Monday, February 12, 2007

Birth of an American Hockey Fan Week Three: Film Foundations


Needing a break from my increasingly pathetic requests for bartenders to change the channel to hockey games, I decided to supplement my education with a little hockey film foundation. Ritch put it to a vote, and though I appreciate whoever was looking out for my womanly sensibilities with the suggestion of The Cutting Edge, time and self-respect constraints narrowed it down to the classics- Youngblood and Slap Shot.


This little experiment was supposed to be about fellow fans offering me insight into the underlying themes of hockey (no guts no glory, size doesn’t matter, etc.) but after popping Youngblood into the Tivo, it became clear to me that you people are just cruel, calculating bastards who have it out for me. Youngblood is an interesting example of a hockey movie in that it eschews showing actual hockey being played in favor of a scene in which one man shaves another man’s balls.
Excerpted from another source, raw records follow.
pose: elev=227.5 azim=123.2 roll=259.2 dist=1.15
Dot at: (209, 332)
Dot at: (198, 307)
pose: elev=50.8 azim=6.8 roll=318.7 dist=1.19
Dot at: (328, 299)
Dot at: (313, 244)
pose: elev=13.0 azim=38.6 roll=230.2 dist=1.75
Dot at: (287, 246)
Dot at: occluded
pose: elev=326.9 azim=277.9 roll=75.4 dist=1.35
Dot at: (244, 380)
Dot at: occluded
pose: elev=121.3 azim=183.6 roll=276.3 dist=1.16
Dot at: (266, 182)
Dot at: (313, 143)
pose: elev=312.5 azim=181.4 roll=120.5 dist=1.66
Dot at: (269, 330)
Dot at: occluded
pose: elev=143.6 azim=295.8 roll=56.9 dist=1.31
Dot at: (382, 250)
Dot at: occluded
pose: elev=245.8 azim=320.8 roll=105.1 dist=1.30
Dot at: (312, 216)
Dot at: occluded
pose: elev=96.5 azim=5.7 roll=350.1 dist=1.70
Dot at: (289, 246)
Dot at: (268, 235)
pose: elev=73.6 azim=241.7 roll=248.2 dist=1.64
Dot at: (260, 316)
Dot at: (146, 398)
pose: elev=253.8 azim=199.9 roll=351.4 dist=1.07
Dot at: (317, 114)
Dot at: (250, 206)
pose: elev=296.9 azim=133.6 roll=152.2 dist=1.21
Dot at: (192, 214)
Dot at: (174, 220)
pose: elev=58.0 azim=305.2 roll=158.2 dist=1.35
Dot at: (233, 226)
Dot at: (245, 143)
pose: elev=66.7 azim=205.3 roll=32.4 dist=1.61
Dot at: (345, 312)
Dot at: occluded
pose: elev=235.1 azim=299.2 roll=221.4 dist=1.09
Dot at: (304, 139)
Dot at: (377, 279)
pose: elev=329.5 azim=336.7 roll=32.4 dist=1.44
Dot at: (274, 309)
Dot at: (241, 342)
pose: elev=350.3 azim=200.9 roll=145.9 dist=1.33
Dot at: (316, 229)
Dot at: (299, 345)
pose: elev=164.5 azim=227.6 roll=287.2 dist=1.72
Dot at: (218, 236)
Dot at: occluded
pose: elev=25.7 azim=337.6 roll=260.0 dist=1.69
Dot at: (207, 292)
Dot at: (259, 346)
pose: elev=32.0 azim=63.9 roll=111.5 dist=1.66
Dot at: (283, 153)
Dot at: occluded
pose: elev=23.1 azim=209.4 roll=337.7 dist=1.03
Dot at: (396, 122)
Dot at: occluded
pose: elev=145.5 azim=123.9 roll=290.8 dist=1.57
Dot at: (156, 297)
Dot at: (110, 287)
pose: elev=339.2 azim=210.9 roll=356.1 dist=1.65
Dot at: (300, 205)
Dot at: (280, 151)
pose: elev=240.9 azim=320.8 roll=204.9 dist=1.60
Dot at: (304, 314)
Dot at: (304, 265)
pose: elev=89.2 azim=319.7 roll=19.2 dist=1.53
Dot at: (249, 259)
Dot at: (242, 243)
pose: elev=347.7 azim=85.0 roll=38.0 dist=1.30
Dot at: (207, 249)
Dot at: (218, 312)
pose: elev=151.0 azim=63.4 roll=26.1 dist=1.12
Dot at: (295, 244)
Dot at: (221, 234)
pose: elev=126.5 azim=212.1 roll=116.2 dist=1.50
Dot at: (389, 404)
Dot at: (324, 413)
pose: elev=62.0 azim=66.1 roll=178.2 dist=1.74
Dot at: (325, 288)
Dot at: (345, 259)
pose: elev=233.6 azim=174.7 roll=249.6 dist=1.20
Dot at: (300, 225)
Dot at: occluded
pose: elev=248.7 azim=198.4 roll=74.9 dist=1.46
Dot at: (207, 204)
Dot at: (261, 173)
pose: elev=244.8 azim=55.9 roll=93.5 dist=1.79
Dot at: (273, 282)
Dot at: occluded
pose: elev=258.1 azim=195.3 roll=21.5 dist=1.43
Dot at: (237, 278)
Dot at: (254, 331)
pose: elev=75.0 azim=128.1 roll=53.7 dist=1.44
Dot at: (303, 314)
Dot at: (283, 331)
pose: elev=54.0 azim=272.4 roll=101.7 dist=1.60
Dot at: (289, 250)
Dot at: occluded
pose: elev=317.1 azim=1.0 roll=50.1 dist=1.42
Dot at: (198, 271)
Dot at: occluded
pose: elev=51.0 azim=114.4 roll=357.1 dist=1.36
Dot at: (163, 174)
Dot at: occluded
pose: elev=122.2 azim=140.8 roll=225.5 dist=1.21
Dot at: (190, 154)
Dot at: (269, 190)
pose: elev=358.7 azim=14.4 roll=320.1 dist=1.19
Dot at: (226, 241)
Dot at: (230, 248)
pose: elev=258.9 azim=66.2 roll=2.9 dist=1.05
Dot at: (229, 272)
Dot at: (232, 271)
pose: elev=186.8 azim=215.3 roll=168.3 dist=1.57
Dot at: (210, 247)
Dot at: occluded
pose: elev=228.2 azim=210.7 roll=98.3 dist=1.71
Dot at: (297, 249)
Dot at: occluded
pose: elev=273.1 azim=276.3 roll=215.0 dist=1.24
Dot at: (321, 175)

They wisely chose not to give the villain of the movie any speaking lines, letting his prominent forehead and stubble convey his inherent evilness, which is just as well, since the Canadian accent is only slightly more menacing than a lisp. If I’ve got one gripe with this movie (complete lack of plot not counting as a "gripe"), it’s the ending. Having lost all interest in Dean Youngblood’s future during the mind-numbingly long farming montage—the fact that the phrase "farming montage" even exists makes the world a bleaker place—I was at least hoping that I could vest myself in the fate of the Mustangs themselves. The last-minute penalty shots seemed promising, but then they went and left those extra three seconds on the clock. Unspectacular game footage aside, this is a sports movie, and sports movies have a pretty tried-and-true formula. Boxing movies end in KOs, baseball movies in home runs, and hockey movies end in penalty shots. Three seconds may not be a lot of time in other sports, but it can be a long time in hockey, and when it’s three seconds of Rob Lowe throwing sloppy punches, it can be downright interminable.


Slap Shot, on the other hand, I was almost looking forward to. I’d been promised both violence and a breakdown of the various penalties, with the added bonus of getting to see Paul Newman fuck some guys up, and I was not let down. Though the romantic subplots dragged a bit—I would have been perfectly content if every female character in this movie were replaced with yet another Hanson brother—after the horror of Youngblood, I was pretty psyched to have a main character that uttered actual dialogue. I’m not saying the movie was perfect; that last-minute perfect storm of a roster in the final game seemed a little suspect, and I’m not sure how a screenwriter can sleep at night knowing he ended a movie with ice dancing. But there was blood and hockey, and a girl can’t ask for much more than that.